7章 ハマンの失脚
<要約>
おはようございます。ハマンの処刑が確定します。器用に動き回ったハマンでしたが、最終的には、悪者は自ら蒔いた種を刈り取った、と言うべきでしょう。全ては、正しく物事を導かれる神の御手の中にあると考えることが大事です。世の不正に心を腐らせず、神の最終的な導きを待ち望みたいところでしょう。今日も、主の恵みを信頼し、支えられる豊かな一日であるように祈ります。主の平安
1.王の損失
順序からして二日目の食事の最後になるのだろう、三人が酒を交わしてくつろぎ始めたころ、王は再びエステルに願い事をするように語り掛けた。モルデカイが栄誉を与えられた後でもあり、すべてを話しやすい環境は整った。エステルは王の言葉に勇気づけられて語った。「私にいのちを与え…、私の民族にもいのちを与えてください」(3節)。王にとっては驚くべき告発であったことだろう。
4節の最後の文の意味は、難しい、新改訳と新共同訳では、異なる印象を得る。新改訳は、「事実、その迫害する者は、王のお受けになる損失を償うことはできないのですから」新共同訳では「王を煩わすほどのことではございませんから、私は黙っておりましょう」となっている。新改訳が「迫害する者」と訳したヘブル語は「迫害者、敵」だけではなく「難儀、困難」という意味も持つ。ただその場合は難儀を抱く主体が誰なのかがはっきりしない。また、損失と訳されたことばは旧約聖書ではここにだけ出てくる言葉であまりその意味は明確ではない。さらに「償う」と訳された言葉は「等しい、匹敵する」とも訳される。そこで種々の解釈が出て来ることになる。

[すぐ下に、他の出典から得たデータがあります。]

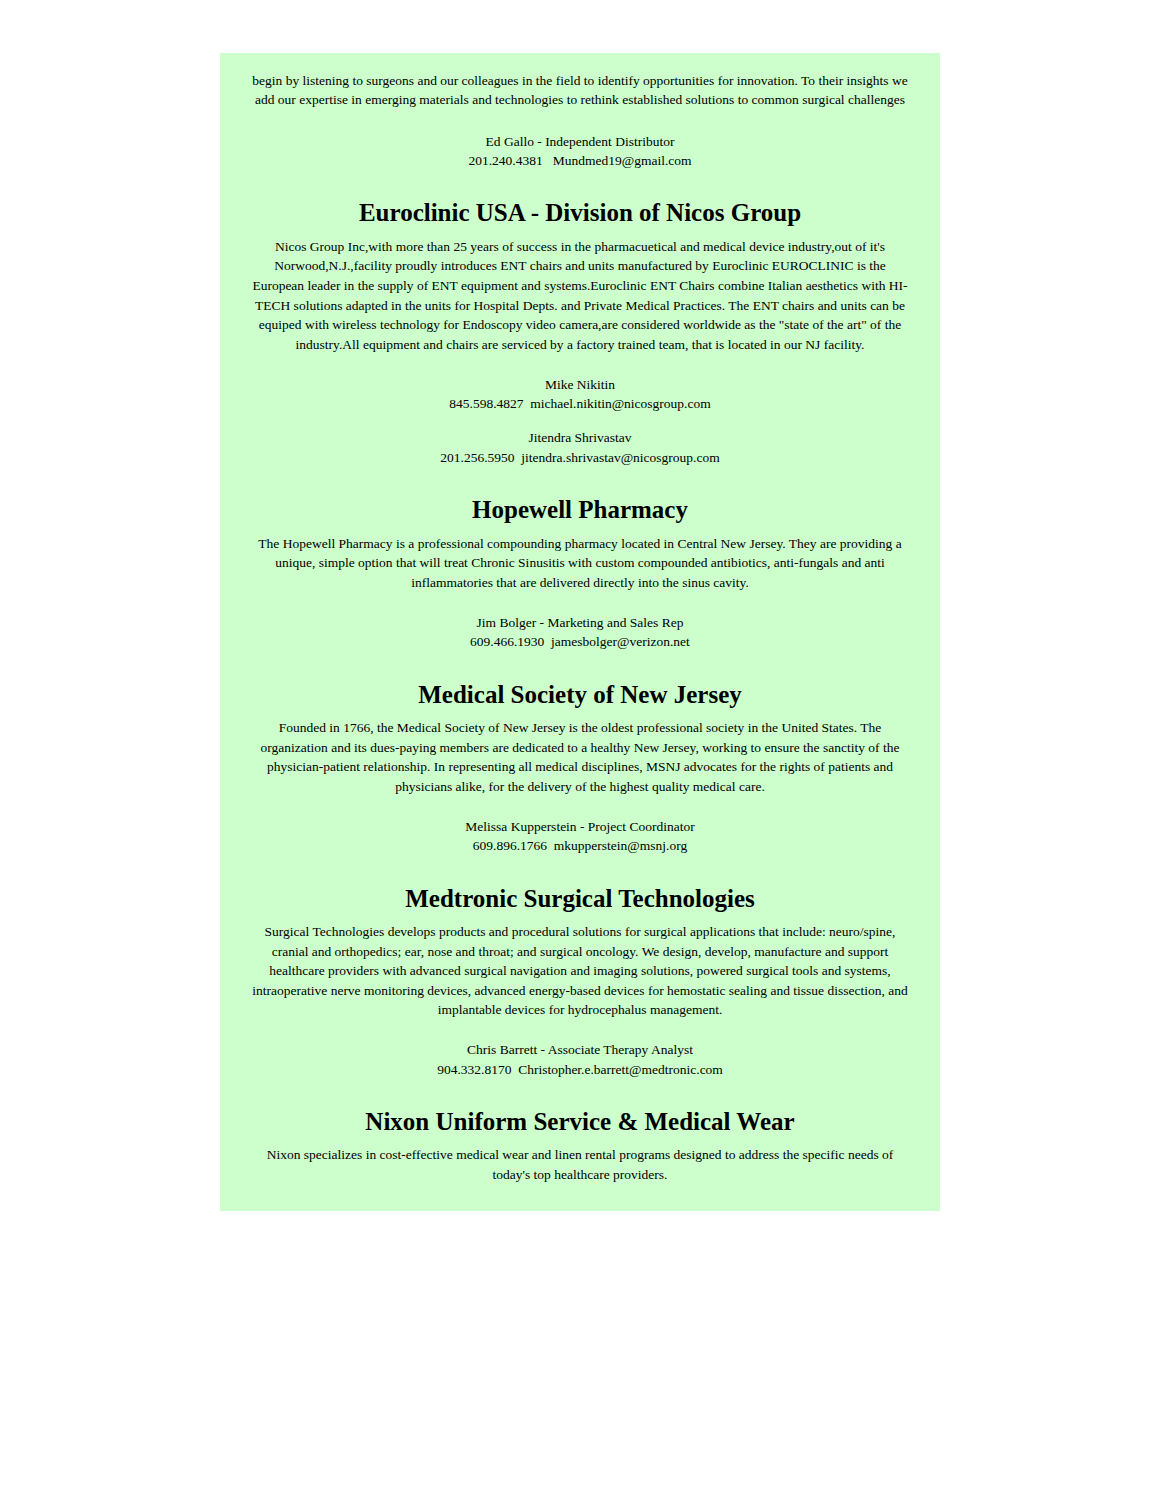begin by listening to surgeons and our colleagues in the field to identify opportunities for innovation. To their insights we add our expertise in emerging materials and technologies to rethink established solutions to common surgical challenges
Ed Gallo - Independent Distributor
201.240.4381 Mundmed19@gmail.com
Euroclinic USA - Division of Nicos Group
Nicos Group Inc,with more than 25 years of success in the pharmacuetical and medical device industry,out of it's Norwood,N.J.,facility proudly introduces ENT chairs and units manufactured by Euroclinic EUROCLINIC is the European leader in the supply of ENT equipment and systems.Euroclinic ENT Chairs combine Italian aesthetics with HI-TECH solutions adapted in the units for Hospital Depts. and Private Medical Practices. The ENT chairs and units can be equiped with wireless technology for Endoscopy video camera,are considered worldwide as the "state of the art" of the industry.All equipment and chairs are serviced by a factory trained team, that is located in our NJ facility.
Mike Nikitin
845.598.4827 michael.nikitin@nicosgroup.com
Jitendra Shrivastav
201.256.5950 jitendra.shrivastav@nicosgroup.com
Hopewell Pharmacy
The Hopewell Pharmacy is a professional compounding pharmacy located in Central New Jersey. They are providing a unique, simple option that will treat Chronic Sinusitis with custom compounded antibiotics, anti-fungals and anti inflammatories that are delivered directly into the sinus cavity.
Jim Bolger - Marketing and Sales Rep
609.466.1930 jamesbolger@verizon.net
Medical Society of New Jersey
Founded in 1766, the Medical Society of New Jersey is the oldest professional society in the United States. The organization and its dues-paying members are dedicated to a healthy New Jersey, working to ensure the sanctity of the physician-patient relationship. In representing all medical disciplines, MSNJ advocates for the rights of patients and physicians alike, for the delivery of the highest quality medical care.
Melissa Kupperstein - Project Coordinator
609.896.1766 mkupperstein@msnj.org
Medtronic Surgical Technologies
Surgical Technologies develops products and procedural solutions for surgical applications that include: neuro/spine, cranial and orthopedics; ear, nose and throat; and surgical oncology. We design, develop, manufacture and support healthcare providers with advanced surgical navigation and imaging solutions, powered surgical tools and systems, intraoperative nerve monitoring devices, advanced energy-based devices for hemostatic sealing and tissue dissection, and implantable devices for hydrocephalus management.
Chris Barrett - Associate Therapy Analyst
904.332.8170 Christopher.e.barrett@medtronic.com
Nixon Uniform Service & Medical Wear
Nixon specializes in cost-effective medical wear and linen rental programs designed to address the specific needs of today's top healthcare providers.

一つは、新改訳のように、「迫害する者」ハマンは(王に銀一万タラントを納めると儲け話を持ち掛けたが)、ユダヤ人を皆殺しにするなら王の損失はそれ以上であると解釈した訳。次に、(RSV)Reverse Standard Version(英訳)のように、「迫害者」を「難儀、困難」の意味に、その主体をユダヤ人と取り、ユダヤ人の「難儀」は、王の損失には匹敵しないほど重いと解釈し、お金よりも人民の魂の重さを訴え、エステルが介入せざるを得なかった事情を説明する訳。そして最後に、新共同訳やNew International Versionのように、「迫害者」を「難儀」、「損失」を「王の悩み」と取り、その難儀、困難は、王の悩みには匹敵しない、つまり絶滅ではなく売買だけなら、王を煩わせるほどのものではない、と事の重大さを示す意訳。判断が難しいところであり、よくわからない。ただ、5,6節へのつながりと、3章からの流れ、つまりハマンが王に利益を持ちかけた(3:9)のに対して、エステルは王の損失に訴えた対比の構造があると考えれば、新改訳もしくはRSVのようにとるのがよいのかもしれない。
2.王の決断
「それは誰か」激情した王にエステルは、「その迫害する者、その敵は、この悪いハマンです」と答えた。王は酒宴の席を立った。王は一時の感情の高ぶりを納めようとしたのかもしれない。しかし、命乞いをしようとしたハマンの行動は逆に彼の命とりとなった。2列王記4:37には、シュネムの女がエリシャの足にすがりついて懇願している様子が描かれている。古代オリエントでは足にすがりつく懇願は多かったとされる。エステルのいた長椅子の上にハマンがひれ伏していたというのは、そのような状況だったのだろう。だがそれは余計王の誤解を招くものとなった。そしてさらに宦官のハルボナのことばによってハマンの罪は確定した。「正しい者は苦しみから救いだされ、彼に代わって悪者がそれに陥る」(箴言11:8)とされる。ハマンは自ら滅んでいった。正しく歩む者が揺るがされることはない、たとえ揺るがされるようなことがあっても、神が、その足を守ってくださる。神は真実である。